Can AI save £205m of waste?
The bakery industry wastes a staggering £205m worth of product a year. But using Artificial Intelligence (AI), food scientists at RedBlack Software and research association Campden BRI hope to half this figure.
The team have been government funded to the tune of £77,000 for the project, “to create a machine that will take the guesswork out of baking”.
The ‘Intelligent Dough Maker Project‘, is expected to run until early October, after which it will be piloted in-stores by a number of unnamed major British retailers.

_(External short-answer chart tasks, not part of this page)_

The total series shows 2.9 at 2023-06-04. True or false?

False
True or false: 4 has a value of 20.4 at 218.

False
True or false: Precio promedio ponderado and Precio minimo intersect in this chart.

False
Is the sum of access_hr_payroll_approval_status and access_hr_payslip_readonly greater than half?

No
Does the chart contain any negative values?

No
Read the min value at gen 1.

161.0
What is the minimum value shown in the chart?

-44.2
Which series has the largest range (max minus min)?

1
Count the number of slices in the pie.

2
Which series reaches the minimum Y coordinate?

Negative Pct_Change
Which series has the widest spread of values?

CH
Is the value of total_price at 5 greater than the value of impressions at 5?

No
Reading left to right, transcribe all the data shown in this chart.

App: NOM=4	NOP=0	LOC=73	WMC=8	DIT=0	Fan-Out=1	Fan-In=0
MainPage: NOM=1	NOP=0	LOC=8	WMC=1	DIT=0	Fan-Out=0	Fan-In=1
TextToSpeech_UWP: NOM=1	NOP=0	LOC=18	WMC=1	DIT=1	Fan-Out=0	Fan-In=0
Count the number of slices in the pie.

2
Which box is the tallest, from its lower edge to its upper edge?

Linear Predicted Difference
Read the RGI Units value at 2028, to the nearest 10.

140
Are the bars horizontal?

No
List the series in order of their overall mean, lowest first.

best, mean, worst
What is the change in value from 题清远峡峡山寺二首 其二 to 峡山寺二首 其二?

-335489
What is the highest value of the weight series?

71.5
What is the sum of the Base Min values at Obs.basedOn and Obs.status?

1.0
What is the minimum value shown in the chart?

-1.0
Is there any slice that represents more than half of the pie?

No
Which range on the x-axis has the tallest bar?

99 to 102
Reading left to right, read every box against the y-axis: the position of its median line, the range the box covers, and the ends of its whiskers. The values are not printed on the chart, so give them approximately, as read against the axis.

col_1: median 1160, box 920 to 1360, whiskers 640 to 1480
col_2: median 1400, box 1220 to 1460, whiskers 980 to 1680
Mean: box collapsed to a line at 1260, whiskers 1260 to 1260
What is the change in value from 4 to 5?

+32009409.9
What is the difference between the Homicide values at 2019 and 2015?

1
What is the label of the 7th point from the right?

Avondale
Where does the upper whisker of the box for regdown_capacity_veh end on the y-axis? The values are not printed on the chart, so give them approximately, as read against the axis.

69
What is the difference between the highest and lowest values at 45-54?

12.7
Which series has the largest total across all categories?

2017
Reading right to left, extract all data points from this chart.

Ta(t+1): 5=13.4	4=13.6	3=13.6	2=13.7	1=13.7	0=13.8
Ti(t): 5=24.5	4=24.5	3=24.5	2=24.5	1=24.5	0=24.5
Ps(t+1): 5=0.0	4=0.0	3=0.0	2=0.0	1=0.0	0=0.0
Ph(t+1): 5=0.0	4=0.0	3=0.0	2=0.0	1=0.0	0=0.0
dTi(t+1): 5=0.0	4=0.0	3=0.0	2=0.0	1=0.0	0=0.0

Jane Tyler, managing director of RedBlack Software, says because traditionally every loaf is different, there is an element of unpredictability, and therefore waste: “Even slightly differing flour qualities have a big effect on the end product – because of this bakers throw away considerable amounts of dough before it is ever baked.”
At present, 80% of the UK’s bread is made by automated machinery, but numerous variables (such as weather) can affect the end result. Powered by AI, it is hoped the new machine will help bakers refine their recipes and make adjustments accordingly, to reduce the unpredictability.
How does it do it?
Using data gathered from sensors in the bakery, AI can reveal everything from the air humidity to the speed settings on the mixer. This data is then processed by the robot to predict what is required to produce the perfect dough.
Tyler, who says humans will still play a role in the process, says: “Technology can take over monotonous tasks or iron out the guesswork with superior data analysis, but I think baking will always be very hands-on and people-based.
“It’s an ancient, creative craft that mixes art with science and while technology can help with many aspects of the science, production and business, the art and creativity is definitely best left to humans.”
AI should think so too…
- M&S uses AI to help staff forecast what they should be baking and when to meet customer demand.
- 150 year-old Dublin-based Bretzel Bakery has also started using AI to control the quality of its dough and manage its kitchen, by adjusting room temperature and humidity.